Task statement: Since the records include pictures, leave those out while you reproduce exactly and only the lines from the one containing "https://www.curseforge.com/minecraft/mc-mods/tfcraft" through the one containing "## Parsing process", inclusive.

-- Recorded information follows --

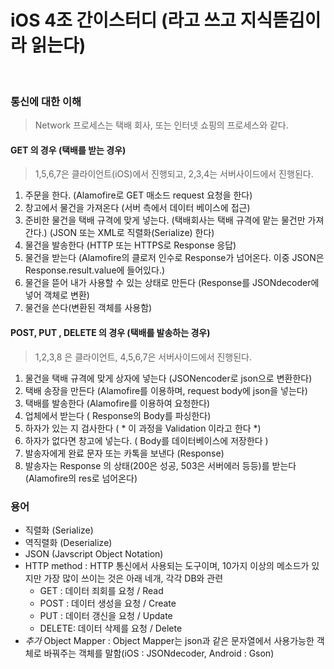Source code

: # iOS 4조 간이스터디 (라고 쓰고 지식뜯김이라 읽는다)

<br>

### 통신에 대한 이해

> Network 프로세스는 택배 회사, 또는 인터넷 쇼핑의 프로세스와 같다. 

#### GET 의 경우 (택배를 받는 경우)

> 1,5,6,7은 클라이언트(iOS)에서 진행되고, 2,3,4는 서버사이드에서 진행된다.

1. 주문을 한다. (Alamofire로 GET 매소드 request 요청을 한다)
2. 창고에서 물건을 가져온다 (서버 측에서 데이터 베이스에 접근)
3. 준비한 물건을 택배 규격에 맞게 넣는다. (택배회사는 택배 규격에 맡는 물건만 가져간다.) (JSON 또는 XML로 직렬화(Serialize) 한다)
4. 물건을 발송한다 (HTTP 또는 HTTPS로 Response 응답)
5. 물건을 받는다 (Alamofire의 클로저 인수로 Response가 넘어온다. 이중 JSON은 Response.result.value에 들어있다.)
6. 물건을 뜯어 내가 사용할 수 있는 상태로 만든다 (Response를 JSONdecoder에 넣어 객체로 변환)
7. 물건을 쓴다(변환된 객체를 사용함)


#### POST, PUT , DELETE 의 경우 (택배를 발송하는 경우)

> 1,2,3,8 은 클라이언트, 4,5,6,7은 서버사이드에서 진행된다.

1. 물건을 택배 규격에 맞게 상자에 넣는다 (JSONencoder로 json으로 변환한다)
2. 택배 송장을 만든다 (Alamofire를 이용하며, request body에 json을 넣는다)
3. 택배를 발송한다 (Alamofire를 이용하여 요청한다)
4. 업체에서 받는다 ( Response의 Body를 파싱한다) 
5. 하자가 있는 지 검사한다 ( * 이 과정을 Validation 이라고 한다 *)
6. 하자가 없다면 창고에 넣는다. ( Body를 데이터베이스에 저장한다 )
7. 발송자에게 완료 문자 또는 카톡을 보낸다 (Response)
8. 발송자는 Response 의 상태(200은 성공, 503은 서버에러 등등)를 받는다 (Alamofire의 res로 넘어온다)
 


### 용어

- 직렬화 (Serialize)
- 역직렬화 (Deserialize)
- JSON (Javscript Object Notation)
- HTTP method : HTTP 통신에서 사용되는 도구이며, 10가지 이상의 메소드가 있지만 가장 많이 쓰이는 것은 아래 네개, 각각 DB와 관련
    - GET   : 데이터 죄회를 요청 / Read 
    - POST  : 데이터 생성을 요청 / Create
    - PUT   : 데이터 갱신을 요청 / Update
    - DELETE: 데이터 삭제를 요청 / Delete
- *추가* Object Mapper : Object Mapper는 json과 같은 문자열에서 사용가능한 객체로 바꿔주는 객체를 말함(iOS : JSONdecoder, Android : Gson)
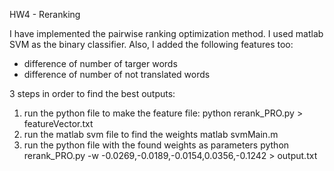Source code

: HW4 - Reranking 

I have implemented the pairwise ranking optimization method. I used matlab SVM as the binary classifier.
Also, I added the following features too:
- difference of number of targer words
- difference of number of not translated words


3 steps in order to find the best outputs:
1. run the python file to make the feature file:
	python rerank_PRO.py > featureVector.txt
2. run the matlab svm file to find the weights
	matlab svmMain.m
3. run the python file with the found weights as parameters
	python rerank_PRO.py -w -0.0269,-0.0189,-0.0154,0.0356,-0.1242 > output.txt
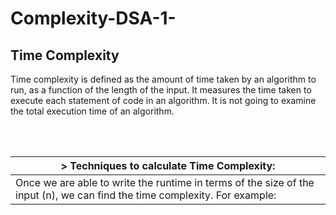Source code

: # Complexity-DSA-1-



## Time Complexity

<p>Time complexity is defined as the amount of time taken by an algorithm to run, as a function of the length of the input. It measures the time taken to execute each statement of code in an algorithm. It is not going to examine the total execution time of an algorithm.</p><br></br>
 
| > Techniques to calculate Time Complexity: |
|------------------------------------------|
| Once we are able to write the runtime in terms of the size of the input (n), we can find the time complexity. For example: |

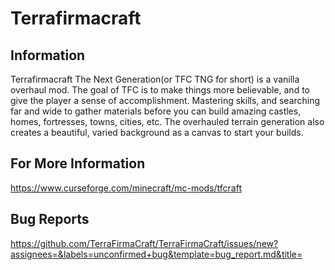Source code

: # Terrafirmacraft

## Information
Terrafirmacraft The Next Generation(or TFC TNG for short) is a vanilla overhaul mod. The goal of TFC is to make things more believable, and to give the player a sense of accomplishment. Mastering skills, and searching far and wide to gather materials before you can build amazing castles, homes, fortresses, towns, cities, etc. The overhauled terrain generation also creates a beautiful, varied background as a canvas to start your builds.

## For More Information
https://www.curseforge.com/minecraft/mc-mods/tfcraft
## Bug Reports
https://github.com/TerraFirmaCraft/TerraFirmaCraft/issues/new?assignees=&labels=unconfirmed+bug&template=bug_report.md&title=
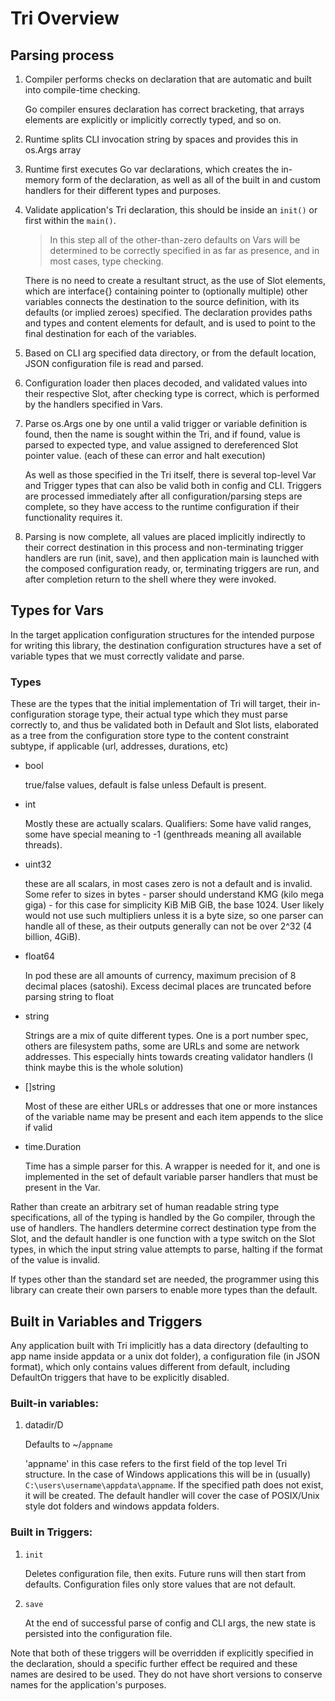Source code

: # Tri Overview

## Parsing process

1. Compiler performs checks on declaration that are automatic and built into compile-time checking.
   
   Go compiler ensures declaration has correct bracketing, that arrays elements are explicitly or implicitly correctly typed, and so on.

3. Runtime splits CLI invocation string by spaces and provides this in os.Args array

4. Runtime first executes Go var declarations, which creates the in-memory form of the declaration, as well as all of the built in and custom handlers for their different types and purposes.

5. Validate application's Tri declaration, this should be inside an `init()` or first within the `main()`.
   
   > In this step all of the other-than-zero defaults on Vars will be determined to be correctly specified in as far as presence, and in most cases, type checking. 
   
   There is no need to create a resultant struct, as the use of Slot elements, which are interface{} containing pointer to (optionally multiple) other variables connects the destination to the source definition, with its defaults (or implied zeroes) specified. The declaration provides paths and types and content elements for default, and is used to point to the final destination for each of the variables.

6. Based on CLI arg specified data directory, or from the default location, JSON configuration file is read and parsed.

7. Configuration loader then places decoded, and validated values into their respective Slot, after checking type is correct, which is performed by the handlers specified in Vars.

8. Parse os.Args one by one until a valid trigger or variable definition is found, then the name is sought within the Tri, and if found, value is parsed to expected type, and value assigned to dereferenced Slot pointer value. (each of these can error and halt execution)
   
   As well as those specified in the Tri itself, there is several top-level Var and Trigger types that can also be valid both in config and CLI. Triggers are processed immediately after all configuration/parsing steps are complete, so they have access to the runtime configuration if their functionality requires it.

9. Parsing is now complete, all values are placed implicitly indirectly to their correct destination in this process and non-terminating trigger handlers are run (init, save), and then application main is launched with the composed configuration ready, or, terminating triggers are run, and after completion return to the shell where they were invoked.

## Types for Vars

In the target application configuration structures for the intended purpose for writing this library, the destination configuration structures have a set of variable types that we must correctly validate and parse.

### Types

These are the types that the initial implementation of Tri will target, their in-configuration storage type, their actual type which they must parse correctly to, and thus be validated both in Default and Slot lists, elaborated as a tree from the configuration store type to the content constraint subtype, if applicable (url, addresses, durations, etc)

- bool

   true/false values, default is false unless Default is present.

- int

   Mostly these are actually scalars. Qualifiers: Some have valid ranges, some have special meaning to -1 (genthreads meaning all available threads).

- uint32

   these are all scalars, in most cases zero is not a default and is invalid. Some refer to sizes in bytes - parser should understand KMG (kilo mega giga) - for this case for simplicity KiB MiB GiB, the base 1024. User likely would not use such multipliers unless it is a byte size, so one parser can handle all of these, as their outputs generally can not be over 2^32 (4 billion, 4GiB).

- float64

   In pod these are all amounts of currency, maximum precision of 8 decimal places (satoshi). Excess decimal places are truncated before parsing string to float

- string

   Strings are a mix of quite different types. One is a port number spec, others are filesystem paths, some are URLs and some are network addresses. This especially hints towards creating validator handlers (I think maybe this is the whole solution)

- []string

   Most of these are either URLs or addresses that one or more instances of the variable name may be present and each item appends to the slice if valid

- time.Duration

   Time has a simple parser for this. A wrapper is needed for it, and one is implemented in the set of default variable parser handlers that must be present in the Var.

Rather than create an arbitrary set of human readable string type specifications, all of the typing is handled by the Go compiler, through the use of handlers. The handlers determine correct destination type from the Slot, and the default handler is one function with a type switch on the Slot types, in which the input string value attempts to parse, halting if the format of the value is invalid.

If types other than the standard set are needed, the programmer using this library can create their own parsers to enable more types than the default.

## Built in Variables and Triggers

Any application built with Tri implicitly has a data directory (defaulting to app name inside appdata or a unix dot folder), a configuration file (in JSON format), which only contains values different from default, including DefaultOn triggers that have to be explicitly disabled.

### Built-in variables:

1. datadir/D

   Defaults to ~/`appname`

   'appname' in this case refers to the first field of the top level Tri structure. In the case of Windows applications this will be in (usually) `C:\users\username\appdata\appname`. If the specified path does not exist, it will be created. The default handler will cover the case of POSIX/Unix style dot folders and windows appdata folders.

### Built in Triggers:

1. `init`

   Deletes configuration file, then exits. Future runs will then start from defaults. Configuration files only store values that are not default.

3. `save`
   
   At the end of successful parse of config and CLI args, the new state is persisted into the configuration file.

Note that both of these triggers will be overridden if explicitly specified in the declaration, should a specific further effect be required and  these names are desired to be used. They do not have short versions to conserve names for the application's purposes.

-- Recorded information concluded --

Solution to this exercise:
https://www.curseforge.com/minecraft/mc-mods/tfcraft
## Bug Reports
https://github.com/TerraFirmaCraft/TerraFirmaCraft/issues/new?assignees=&labels=unconfirmed+bug&template=bug_report.md&title=
Source code

: # Tri Overview

## Parsing process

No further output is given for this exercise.